**Directive 1**:
In the listing, replace "scientific name" with "species" in the lines starting at the one containing "kingdom: Plantae" and ending at the one containing "scientific name: Acrotriche fasciculiflora", leaving everything else unchanged, and return only those lines.

**Text**:

_ _ _ _ _

Original protocols of the Internet, such as: TCP/IP, DNS, URL and HTTP/S have brought the web to a dead end. Considering all the benefits that these protocols have produced for the initial development of the web, along with them, they have brought significant obstacles to the table. Globality as a vital property of the web has been under a real threat since its inception. The speed of the connection continues to degrade due to ubiquitous government interventions while the network itself grows at a signifigant rate. The latter causes privacy concerns. This is an existential threat to human civilization.
One property not evident at the beginning has become important with everyday usage of the Internet: the ability to exchange permanent links, thus, they will not break after time had passed. Reliance on the architecture of a one-at-a-time ISP allows governments to effectively censor packets. This is the last drop in the traditional web-stack for every engineer that is concerned about the future of our children.
Other properties, while not so critical, are very desirable: offline and real-time connection. The average internet user, whilst offline, should still have the ability to carry on working with the state that they already hold. After acquiring a connection they should be able to sync with the global state and to continue to verify the validity of their own state in real-time. Currently, these properties are offered on the application level. We believe that these properties should be integrated into lower-level protocols.

_ _ _ _ _

**Directive 2**:
According to the text on Internet protocols, what allows governments to effectively censor packets?

[Data excerpts]
_ _ _ _ _

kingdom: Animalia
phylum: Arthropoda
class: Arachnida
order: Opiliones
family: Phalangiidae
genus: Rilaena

_ _ _ _ _

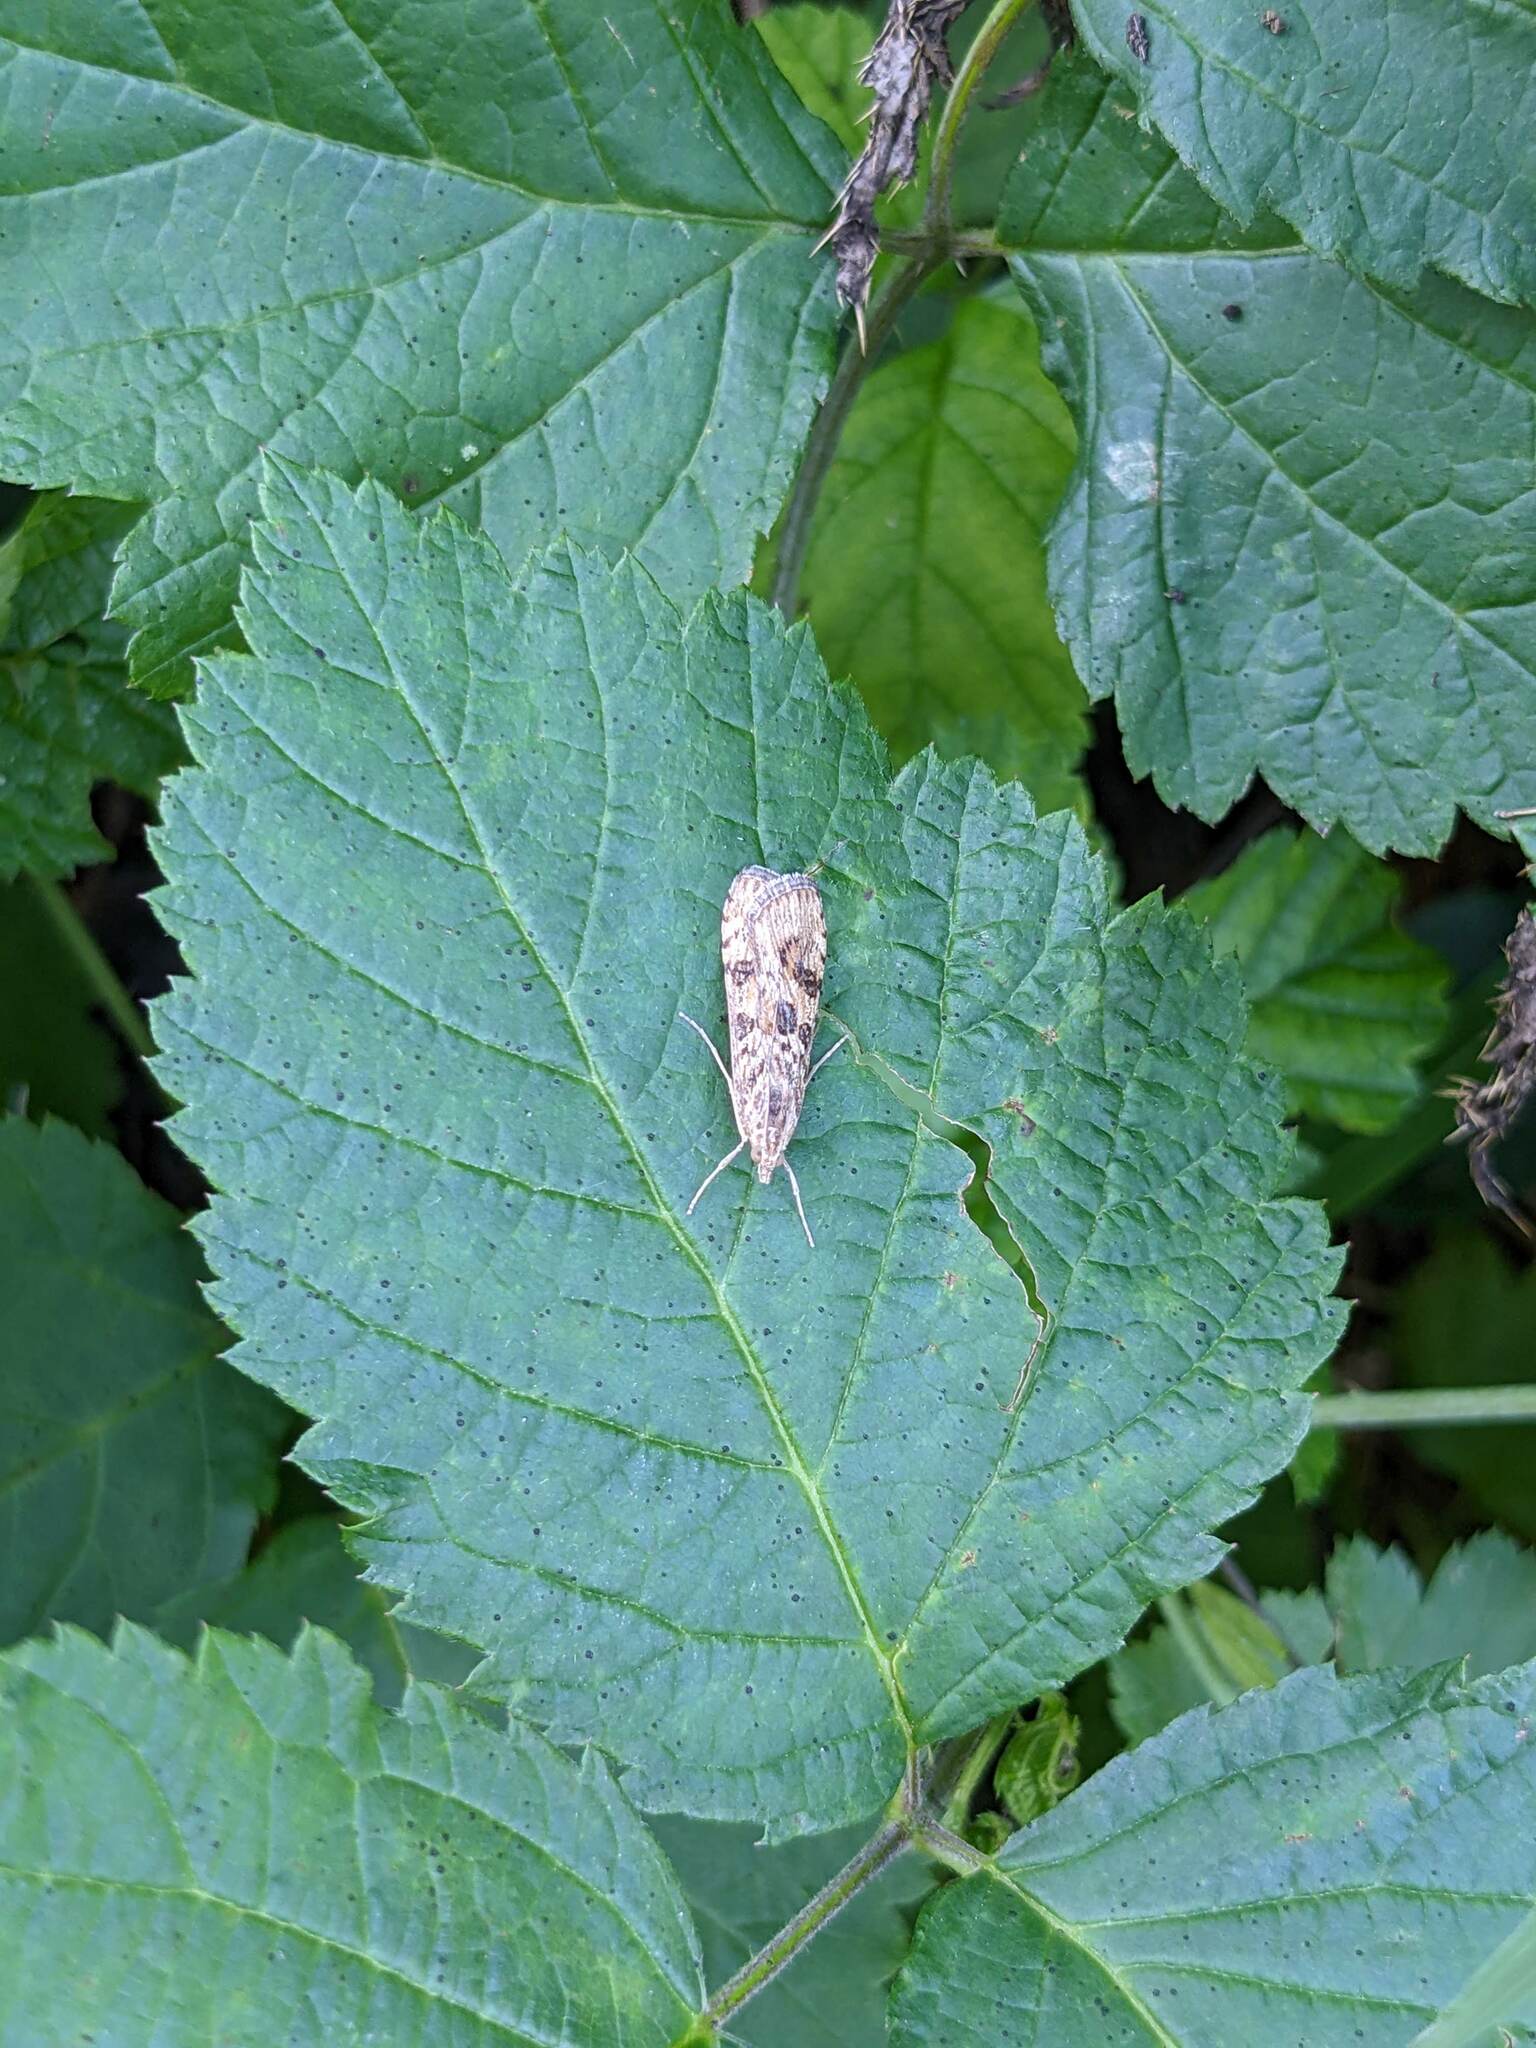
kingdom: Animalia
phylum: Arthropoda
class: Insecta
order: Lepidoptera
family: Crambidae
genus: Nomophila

_ _ _ _ _

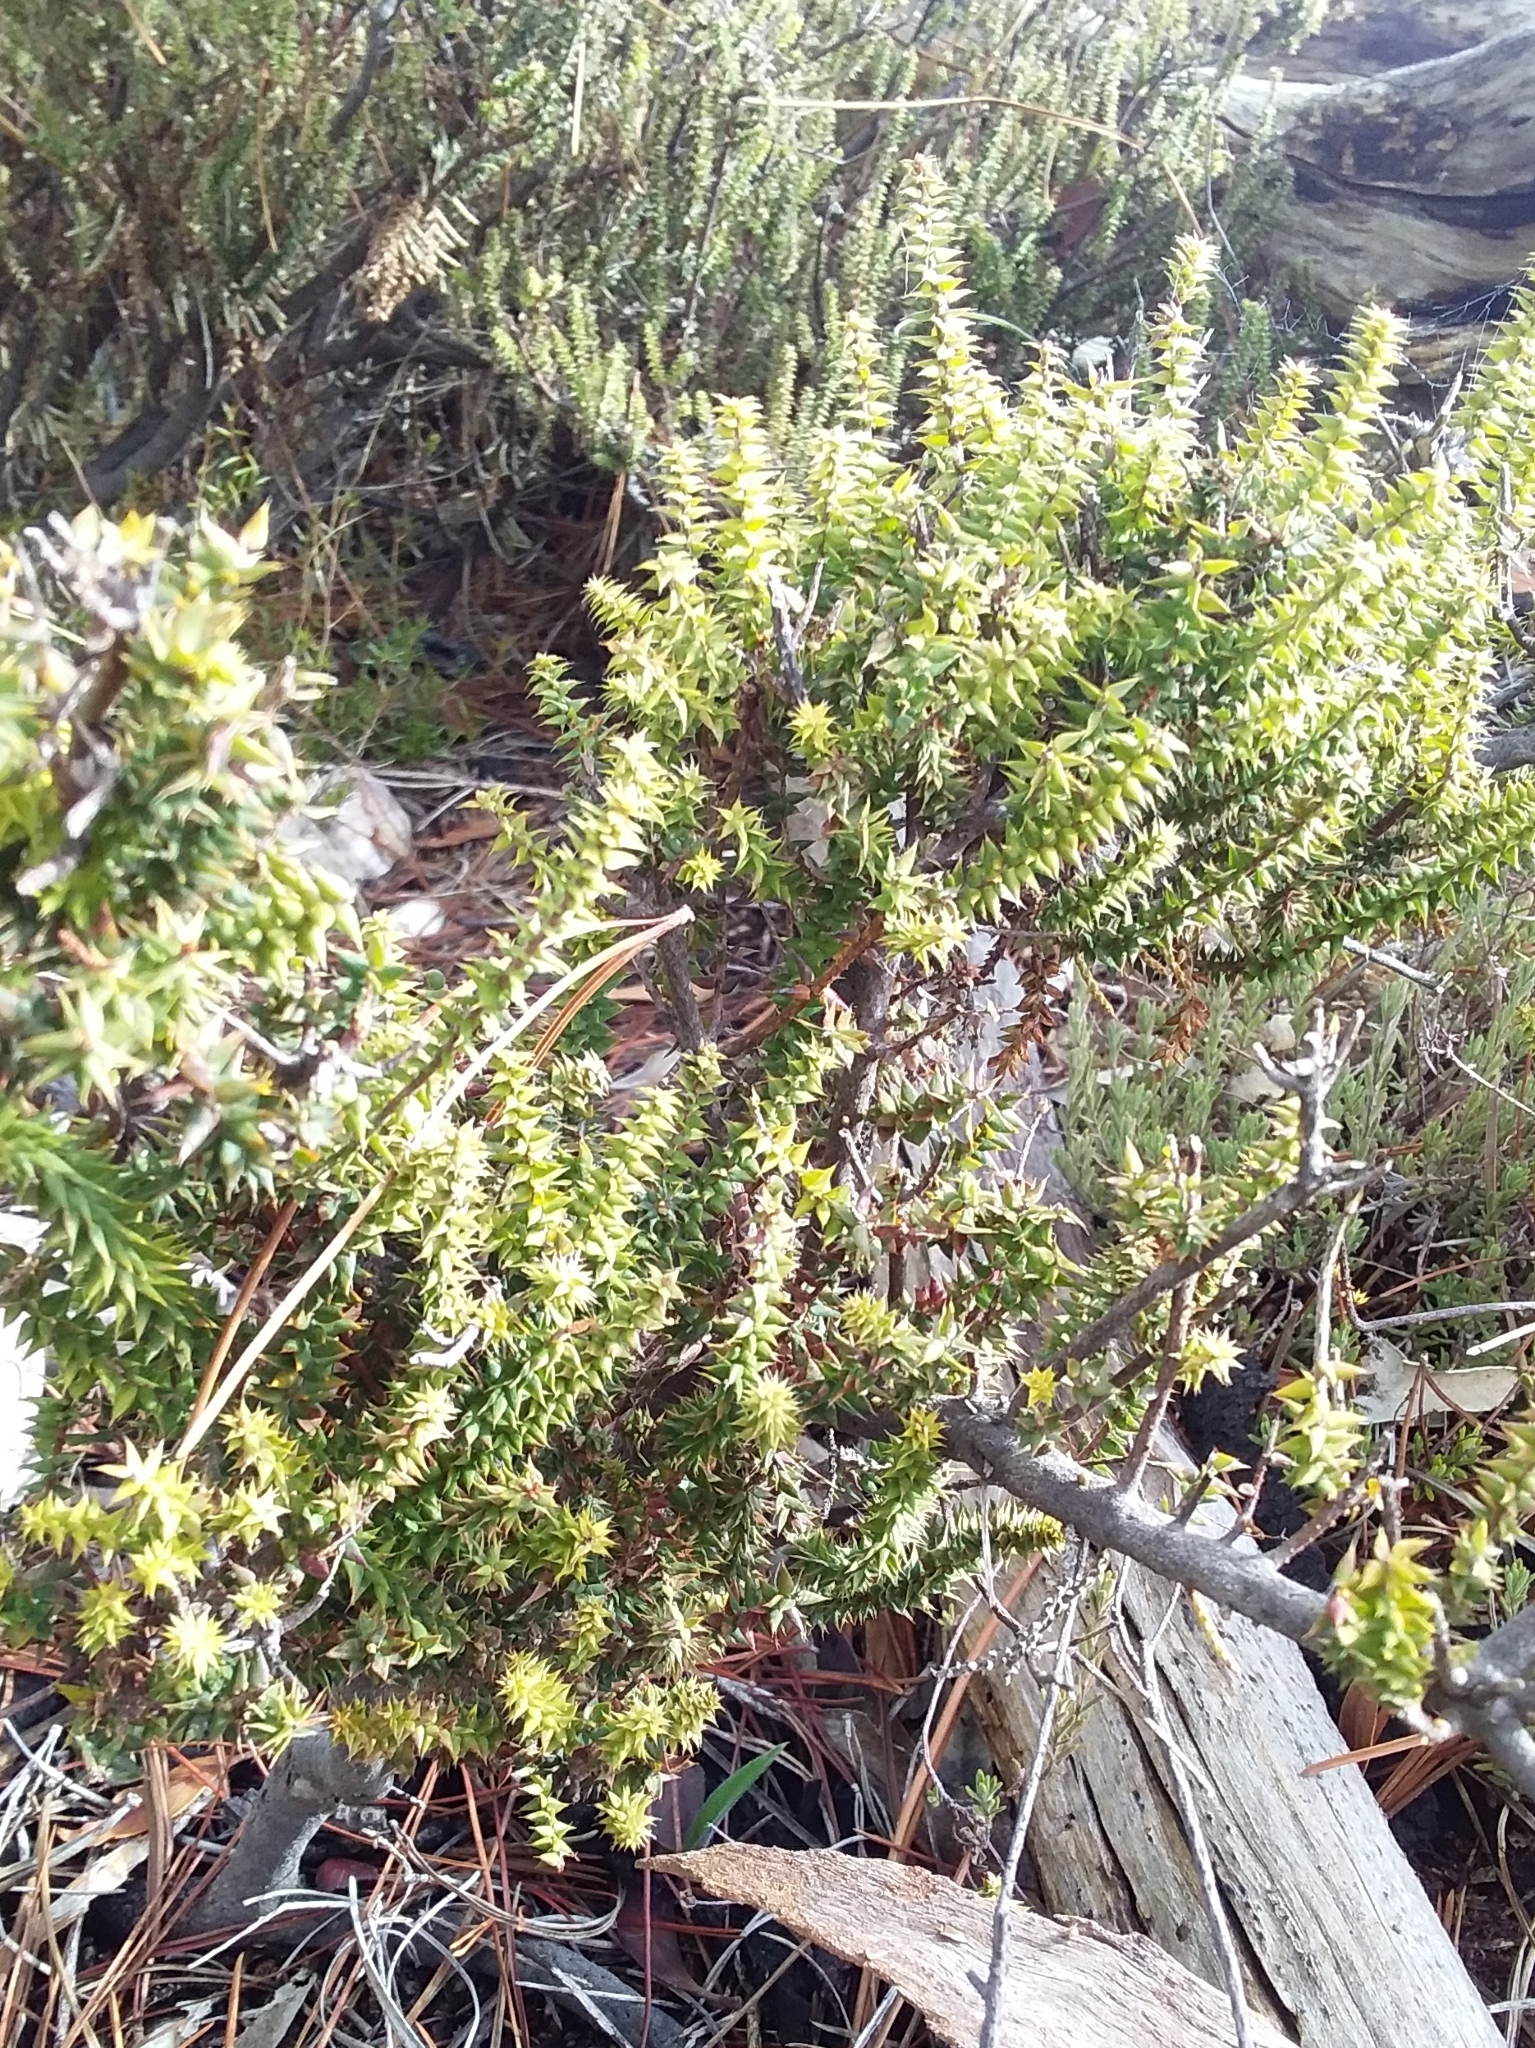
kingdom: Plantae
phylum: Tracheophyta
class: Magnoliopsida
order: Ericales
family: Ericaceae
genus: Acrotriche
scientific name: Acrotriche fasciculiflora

_ _ _ _ _

**Complete output 1**:
kingdom: Plantae
phylum: Tracheophyta
class: Magnoliopsida
order: Ericales
family: Ericaceae
genus: Acrotriche
species: Acrotriche fasciculiflora

**Complete output 2**:
Reliance on the architecture of a one-at-a-time ISP.